4
votes

I have been trying to connect with kafka-avro-console-consumer from Confluent to our legacy Kafka cluster, which was deployed without Confluent Schema Registry. I provided schema explicitly using properties like:

kafka-console-consumer --bootstrap-server kafka02.internal:9092 \
    --topic test \
    --from-beginning \
    --property key.schema='{"type":"long"}' \
    --property value.schema='{"type":"long"}'

but I am getting 'Unknown magic byte!' error with org.apache.kafka.common.errors.SerializationException

Is it possible to consume Avro messages from Kafka using Confluent kafka-avro-console-consumer that were not serialized with AvroSerializer from Confluent and with Schema Registry?

2

2 Answers

10
votes

The Confluent Schema Registry serialiser/deserializer uses a wire format which includes information about the schema ID etc in the initial bytes of the message.

If your message has not been serialized using the Schema Registry serializer, then you won't be able to deserialize it with it, and will get the Unknown magic byte! error.
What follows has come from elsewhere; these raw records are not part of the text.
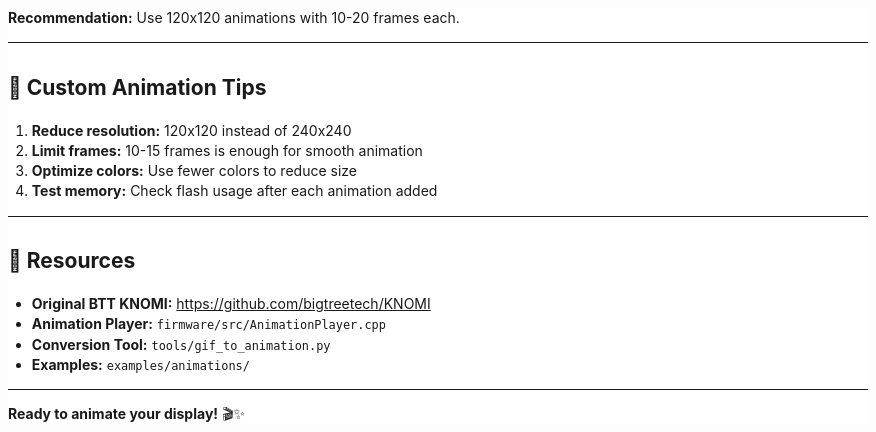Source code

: **Recommendation:** Use 120x120 animations with 10-20 frames each.

---

## 🎨 Custom Animation Tips

1. **Reduce resolution:** 120x120 instead of 240x240
2. **Limit frames:** 10-15 frames is enough for smooth animation
3. **Optimize colors:** Use fewer colors to reduce size
4. **Test memory:** Check flash usage after each animation added

---

## 🔗 Resources

- **Original BTT KNOMI:** https://github.com/bigtreetech/KNOMI
- **Animation Player:** `firmware/src/AnimationPlayer.cpp`
- **Conversion Tool:** `tools/gif_to_animation.py`
- **Examples:** `examples/animations/`

---

**Ready to animate your display!** 🎬✨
So you'll need to write a consumer that pulls the messages, does the deserialization using your Avro avsc schemas, and then assuming you want to preserve the data, re-serialize it using the Schema Registry serializer

Edit: I wrote an article recently that explains this whole thing in more depth: https://www.confluent.io/blog/kafka-connect-deep-dive-converters-serialization-explained

2
votes

kafka-console-consumer has no knowledge about key.schema or value.schema, only the Avro producer does. Source code here

The regular console consumer doesn't care about the format of the data - it'll just print UTF8 encoded bytes

The property that kafka-avro-console-consumer accepts is only schema.registry.url. So, to answer the question, yes, it needs to be serialized using the Confluent serializers.